> [The task]: In the data that follows, determine how many lines contain the word "getDefaultIdValue", and give only that number.

> [Data provided]:
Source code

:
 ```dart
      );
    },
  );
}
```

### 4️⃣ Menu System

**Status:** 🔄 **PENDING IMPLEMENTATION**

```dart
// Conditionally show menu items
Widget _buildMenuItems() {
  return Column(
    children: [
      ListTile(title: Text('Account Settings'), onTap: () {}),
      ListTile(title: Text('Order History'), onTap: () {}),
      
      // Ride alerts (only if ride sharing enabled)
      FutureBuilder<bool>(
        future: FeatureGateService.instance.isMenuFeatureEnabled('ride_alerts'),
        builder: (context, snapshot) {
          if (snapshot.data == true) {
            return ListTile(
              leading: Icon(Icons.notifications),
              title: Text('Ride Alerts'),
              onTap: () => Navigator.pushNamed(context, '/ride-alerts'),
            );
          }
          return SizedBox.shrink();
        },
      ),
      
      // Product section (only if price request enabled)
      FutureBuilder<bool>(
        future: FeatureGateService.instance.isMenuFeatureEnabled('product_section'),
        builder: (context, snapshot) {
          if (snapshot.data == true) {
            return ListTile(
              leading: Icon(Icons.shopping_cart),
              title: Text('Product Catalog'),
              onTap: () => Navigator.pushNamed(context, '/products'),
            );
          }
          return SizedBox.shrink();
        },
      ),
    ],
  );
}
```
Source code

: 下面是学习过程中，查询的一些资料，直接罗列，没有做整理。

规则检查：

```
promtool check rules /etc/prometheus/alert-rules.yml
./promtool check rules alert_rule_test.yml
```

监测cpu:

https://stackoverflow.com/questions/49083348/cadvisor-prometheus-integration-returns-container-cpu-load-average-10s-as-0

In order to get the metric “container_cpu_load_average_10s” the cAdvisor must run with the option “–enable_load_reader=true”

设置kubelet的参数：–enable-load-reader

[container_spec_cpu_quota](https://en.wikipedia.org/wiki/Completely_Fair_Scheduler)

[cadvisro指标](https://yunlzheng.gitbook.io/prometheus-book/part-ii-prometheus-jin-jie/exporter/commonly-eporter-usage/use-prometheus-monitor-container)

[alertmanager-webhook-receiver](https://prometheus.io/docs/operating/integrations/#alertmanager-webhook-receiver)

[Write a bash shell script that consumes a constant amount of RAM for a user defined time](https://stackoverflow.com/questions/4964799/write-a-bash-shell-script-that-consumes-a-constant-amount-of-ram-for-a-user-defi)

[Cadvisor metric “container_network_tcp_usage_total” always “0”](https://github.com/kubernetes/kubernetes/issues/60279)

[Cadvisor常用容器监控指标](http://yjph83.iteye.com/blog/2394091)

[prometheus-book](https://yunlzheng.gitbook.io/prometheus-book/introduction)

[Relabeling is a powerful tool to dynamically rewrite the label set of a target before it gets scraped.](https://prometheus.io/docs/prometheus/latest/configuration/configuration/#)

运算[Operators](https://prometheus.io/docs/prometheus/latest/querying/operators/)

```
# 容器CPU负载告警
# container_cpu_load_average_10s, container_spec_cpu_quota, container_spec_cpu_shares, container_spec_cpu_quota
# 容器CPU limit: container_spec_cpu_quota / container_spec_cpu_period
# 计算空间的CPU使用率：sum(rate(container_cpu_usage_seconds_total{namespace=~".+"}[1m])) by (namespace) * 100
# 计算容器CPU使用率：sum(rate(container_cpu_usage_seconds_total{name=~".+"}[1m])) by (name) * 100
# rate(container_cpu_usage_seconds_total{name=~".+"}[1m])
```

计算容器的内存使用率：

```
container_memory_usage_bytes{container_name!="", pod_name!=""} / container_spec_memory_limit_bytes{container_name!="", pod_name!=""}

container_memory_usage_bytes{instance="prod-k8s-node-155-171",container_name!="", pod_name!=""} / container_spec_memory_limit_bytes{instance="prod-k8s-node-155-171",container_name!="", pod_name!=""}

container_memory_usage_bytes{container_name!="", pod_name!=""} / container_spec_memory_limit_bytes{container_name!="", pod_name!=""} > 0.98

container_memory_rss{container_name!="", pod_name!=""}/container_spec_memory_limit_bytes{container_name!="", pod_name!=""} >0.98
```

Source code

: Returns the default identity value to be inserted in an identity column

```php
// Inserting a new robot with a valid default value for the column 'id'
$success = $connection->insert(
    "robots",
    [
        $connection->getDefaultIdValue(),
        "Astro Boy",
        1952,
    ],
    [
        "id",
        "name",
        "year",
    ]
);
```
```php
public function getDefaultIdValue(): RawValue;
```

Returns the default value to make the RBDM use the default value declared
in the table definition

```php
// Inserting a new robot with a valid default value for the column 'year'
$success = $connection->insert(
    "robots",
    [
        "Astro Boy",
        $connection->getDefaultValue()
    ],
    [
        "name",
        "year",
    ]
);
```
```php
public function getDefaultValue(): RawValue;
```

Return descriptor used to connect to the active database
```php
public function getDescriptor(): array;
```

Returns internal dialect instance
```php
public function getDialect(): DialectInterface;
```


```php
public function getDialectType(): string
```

> [Final answer]: 2